- **Problem requirements**
Enter each line of all the rows below into a Markdown table with the columns "Number" and "Record line," numbering the lines in order. Leave out blank lines and the pictures.

(Stored items from a collection)
----

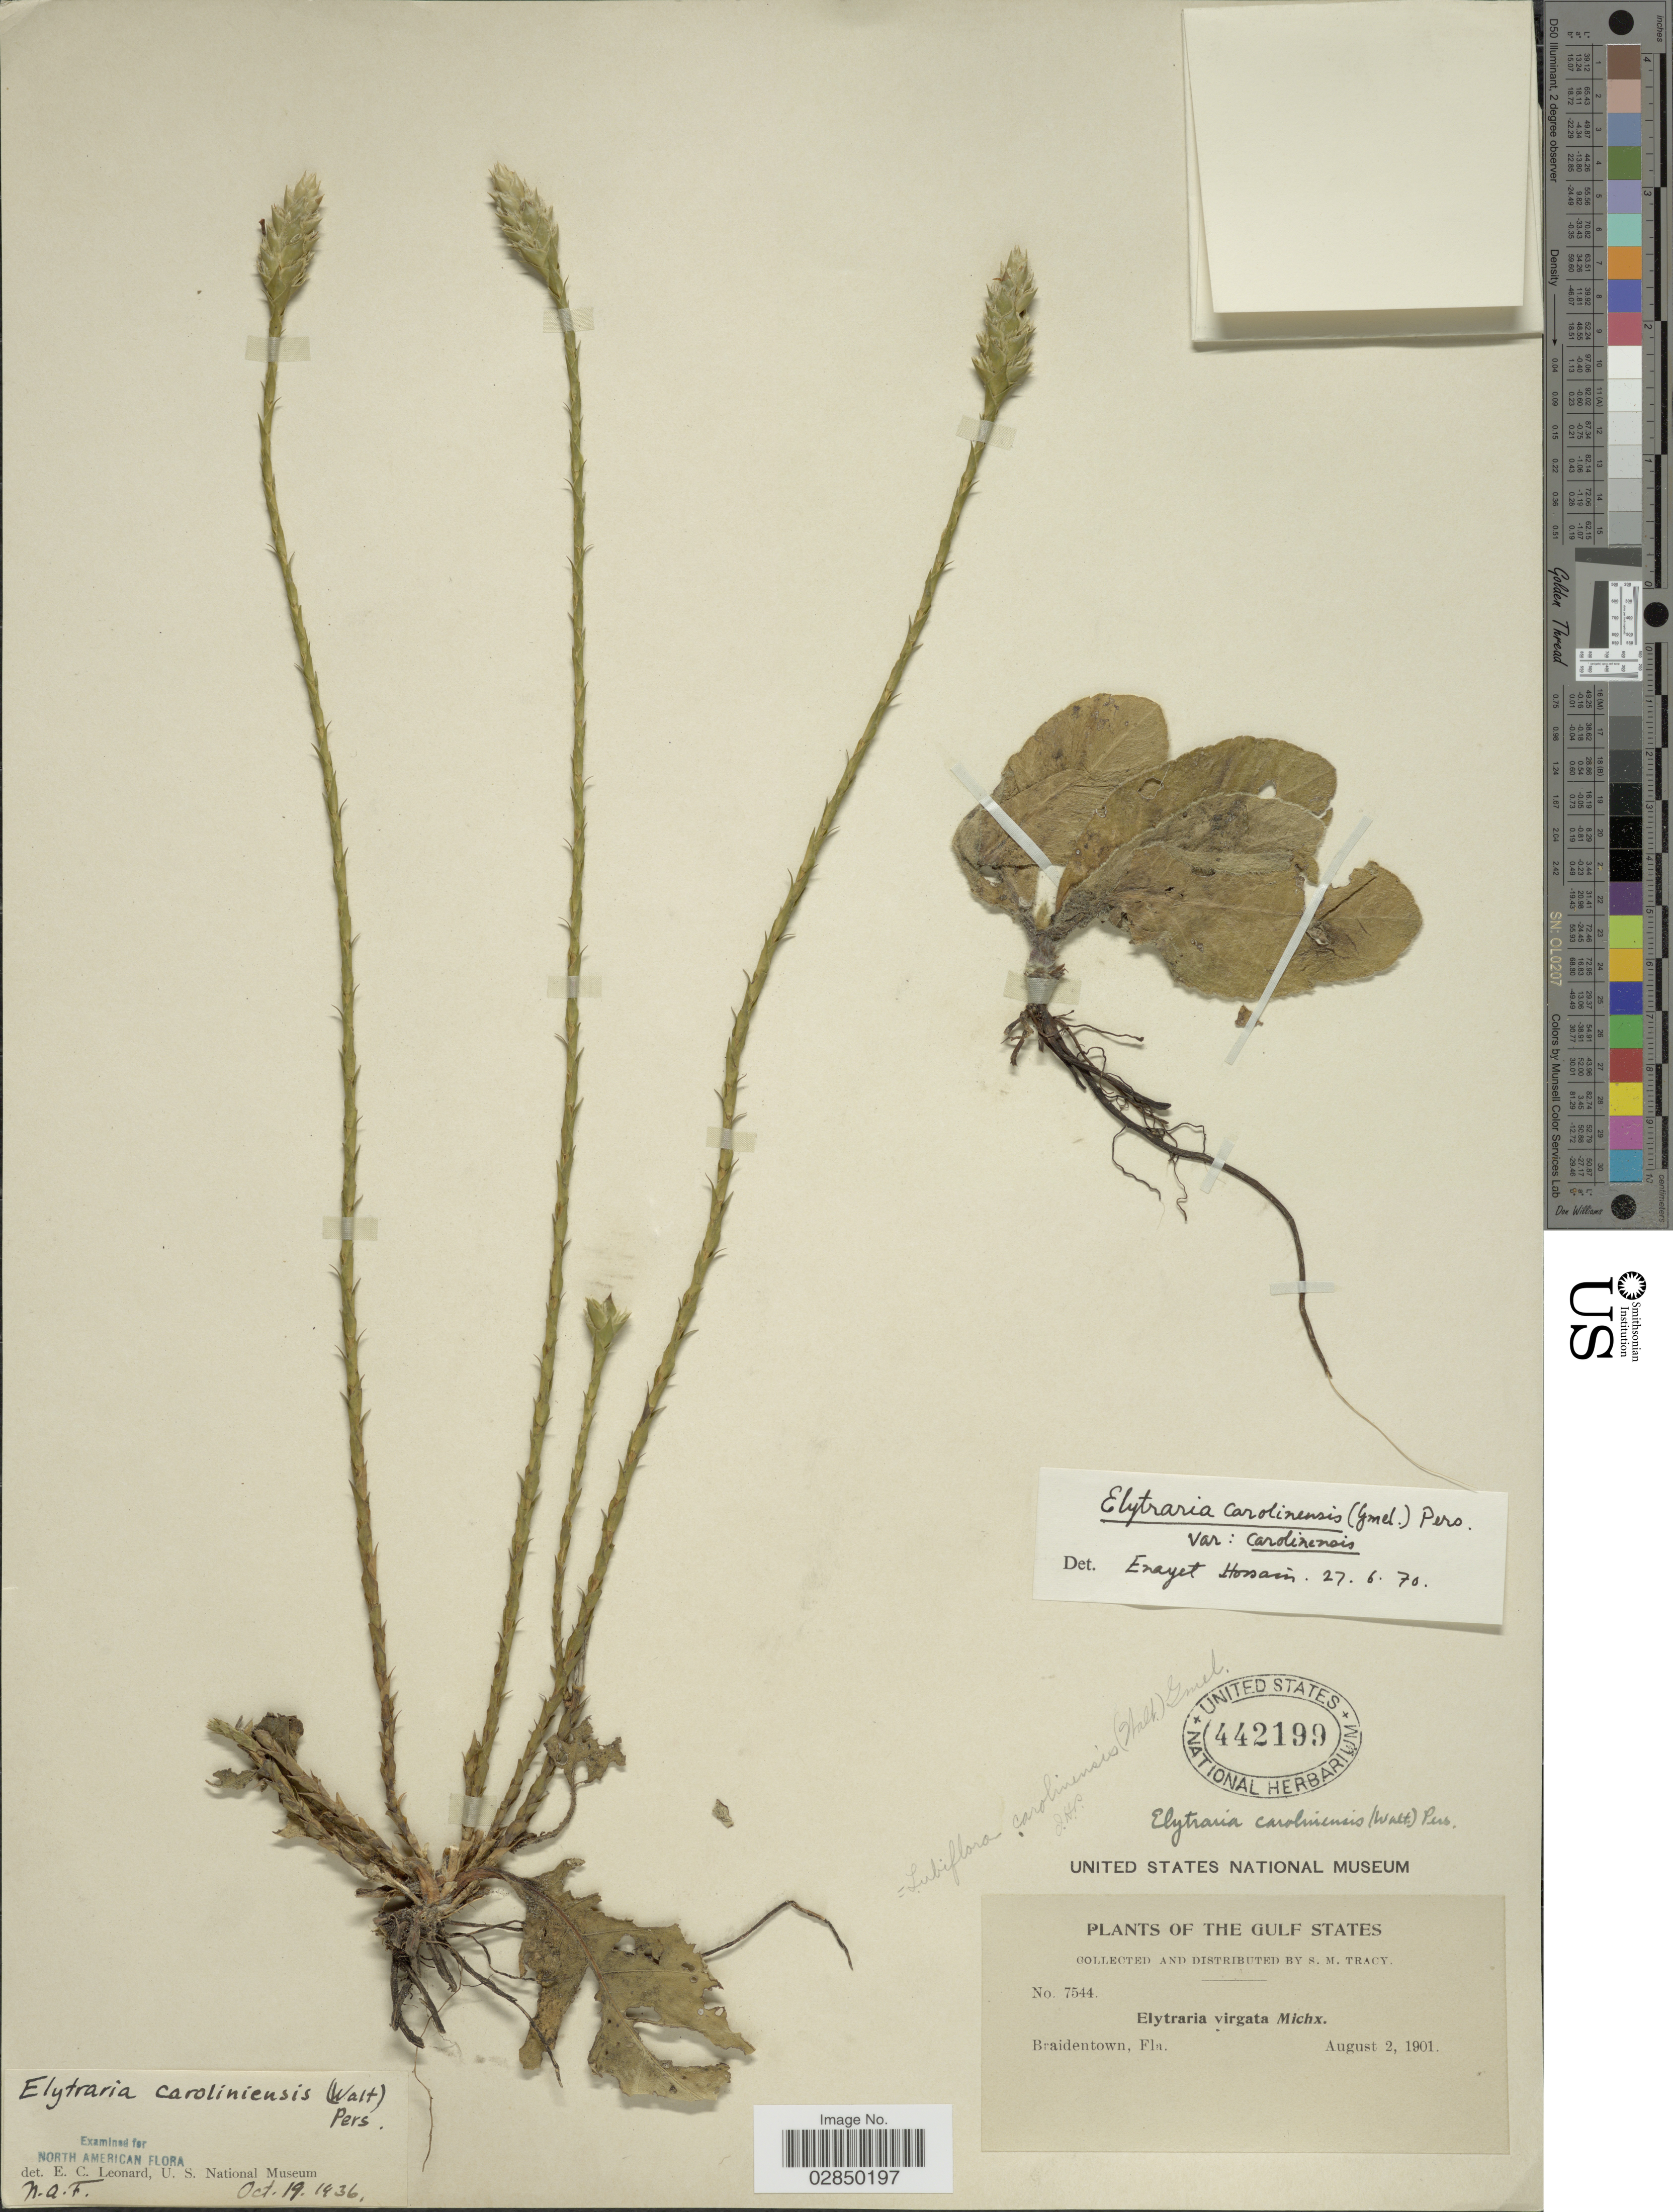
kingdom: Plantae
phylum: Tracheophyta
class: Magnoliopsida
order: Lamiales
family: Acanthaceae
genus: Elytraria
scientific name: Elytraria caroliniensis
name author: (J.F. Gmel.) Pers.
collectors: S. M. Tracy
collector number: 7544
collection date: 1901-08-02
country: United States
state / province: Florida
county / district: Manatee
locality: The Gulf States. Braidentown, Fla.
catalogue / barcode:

----

- **Written answer**
| Number | Record line |
|---|---|
| 1 | kingdom: Plantae |
| 2 | phylum: Tracheophyta |
| 3 | class: Magnoliopsida |
| 4 | order: Lamiales |
| 5 | family: Acanthaceae |
| 6 | genus: Elytraria |
| 7 | scientific name: Elytraria caroliniensis |
| 8 | name author: (J.F. Gmel.) Pers. |
| 9 | collectors: S. M. Tracy |
| 10 | collector number: 7544 |
| 11 | collection date: 1901-08-02 |
| 12 | country: United States |
| 13 | state / province: Florida |
| 14 | county / district: Manatee |
| 15 | locality: The Gulf States. Braidentown, Fla. |
| 16 | catalogue / barcode: |